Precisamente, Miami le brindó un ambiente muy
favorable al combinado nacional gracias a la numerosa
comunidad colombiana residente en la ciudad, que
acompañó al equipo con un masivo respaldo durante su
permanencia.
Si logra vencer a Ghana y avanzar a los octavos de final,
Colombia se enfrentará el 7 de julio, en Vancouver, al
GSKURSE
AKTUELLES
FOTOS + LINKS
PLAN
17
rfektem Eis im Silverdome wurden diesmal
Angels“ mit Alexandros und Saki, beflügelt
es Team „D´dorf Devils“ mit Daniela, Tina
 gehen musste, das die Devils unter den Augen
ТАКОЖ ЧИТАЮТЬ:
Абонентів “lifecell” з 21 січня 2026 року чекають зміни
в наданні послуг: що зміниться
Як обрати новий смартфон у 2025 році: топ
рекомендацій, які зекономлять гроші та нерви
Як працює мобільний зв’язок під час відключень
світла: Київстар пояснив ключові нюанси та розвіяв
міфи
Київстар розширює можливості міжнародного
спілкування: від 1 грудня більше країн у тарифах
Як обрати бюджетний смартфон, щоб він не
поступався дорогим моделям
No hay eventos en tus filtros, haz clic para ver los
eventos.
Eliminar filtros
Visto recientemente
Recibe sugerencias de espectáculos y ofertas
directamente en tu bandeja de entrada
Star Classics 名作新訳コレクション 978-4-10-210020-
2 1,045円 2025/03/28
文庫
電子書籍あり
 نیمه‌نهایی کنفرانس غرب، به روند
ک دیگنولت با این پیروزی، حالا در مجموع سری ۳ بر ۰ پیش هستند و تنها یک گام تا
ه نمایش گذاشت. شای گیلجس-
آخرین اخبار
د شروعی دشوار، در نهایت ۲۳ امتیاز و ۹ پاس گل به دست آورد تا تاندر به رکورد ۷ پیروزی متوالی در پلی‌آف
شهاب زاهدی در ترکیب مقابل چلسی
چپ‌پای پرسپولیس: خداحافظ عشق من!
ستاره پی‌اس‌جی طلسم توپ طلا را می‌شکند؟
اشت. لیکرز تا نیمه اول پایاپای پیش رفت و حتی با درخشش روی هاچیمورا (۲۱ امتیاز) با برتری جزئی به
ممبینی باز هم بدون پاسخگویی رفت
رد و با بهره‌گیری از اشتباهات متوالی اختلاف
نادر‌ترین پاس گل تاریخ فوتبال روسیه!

*Problem*:
Beginning with the line containing "поступався дорогим моделям" in the material above, copy every line exactly until you have copied the line containing "ه نمایش گذاشت.".

*Task response*:
поступався дорогим моделям
No hay eventos en tus filtros, haz clic para ver los
eventos.
Eliminar filtros
Visto recientemente
Recibe sugerencias de espectáculos y ofertas
directamente en tu bandeja de entrada
Star Classics 名作新訳コレクション 978-4-10-210020-
2 1,045円 2025/03/28
文庫
電子書籍あり
 نیمه‌نهایی کنفرانس غرب، به روند
ک دیگنولت با این پیروزی، حالا در مجموع سری ۳ بر ۰ پیش هستند و تنها یک گام تا
ه نمایش گذاشت. شای گیلجس-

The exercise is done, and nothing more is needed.